Thomas Jefferson Papers

From Thomas Jefferson to Vergennes, 21 December 1785

To Vergennes

Paris December 21. 1785.


I receive this moment a letter of which I have the honor to inclose your Excellency a copy. It is on the case of Asquith and others, citizens of the United States, on whose behalf I had taken the liberty of asking your interference. I understand by this letter that they have been condemned to lose their vessel and cargo, and to pay six thousand livres and the costs of the prosecution before the 25th. instant or to go to the gallies. This paiment being palpably impossible to men in their situation, and the execution of the judgment pressing, I am obliged to trouble your Excellency again by praying that if the government can admit any mitigation of their sentence, it may be extended to them in time to save their persons from it’s effect. I have the honor to be with sentiments of the highest respect Your Excellency’s most obedient and most humble servant,

Th: Jefferson

RC (Arch. Aff. Etr., Corr.

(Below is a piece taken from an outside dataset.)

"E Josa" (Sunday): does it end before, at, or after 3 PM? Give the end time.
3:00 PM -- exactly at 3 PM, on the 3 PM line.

Pol., E.U., xxx); at head of text in Vergennes’ hand: “M. de R[ayneval]”; with a French translation bearing at head of text the note: “Envoyé copie de cette Lettre [et de] celle y jointe a M. de Calonne le 27 Xbre. 1785.” PrC (DLC); lacks part of complimentary close and signature which in RC were carried over to second page. Enclosure: Jean Diot & Cie. to TJ, 14 Dec. 1785.